Page images and extracted text:
= = = = =

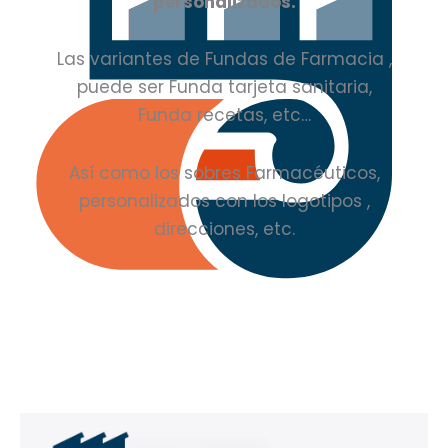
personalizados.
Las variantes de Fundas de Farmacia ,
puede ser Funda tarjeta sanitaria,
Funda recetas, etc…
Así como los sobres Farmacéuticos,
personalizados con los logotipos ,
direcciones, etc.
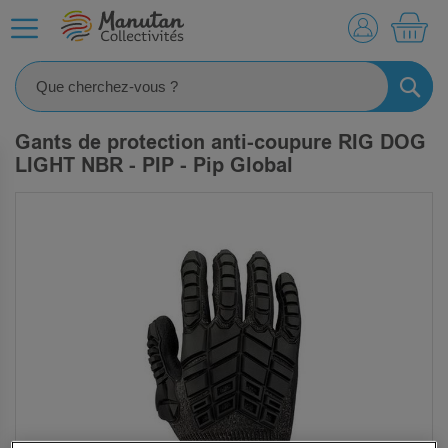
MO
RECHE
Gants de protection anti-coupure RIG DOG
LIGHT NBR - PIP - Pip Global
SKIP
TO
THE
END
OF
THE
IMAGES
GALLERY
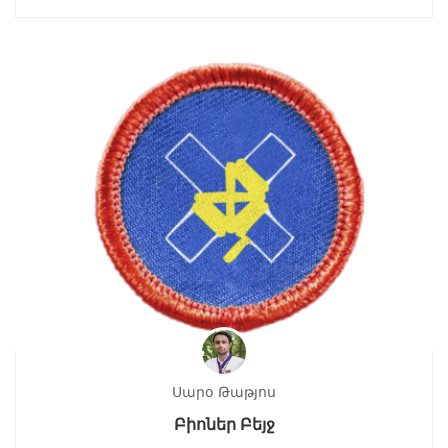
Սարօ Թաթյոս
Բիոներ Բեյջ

= = = = =

▶ **Exercise objective**:
Collect every line in the entries above that contains the word "personalizados", copying each such line in full.

▶ **Result below**:
personalizados.
personalizados con los logotipos ,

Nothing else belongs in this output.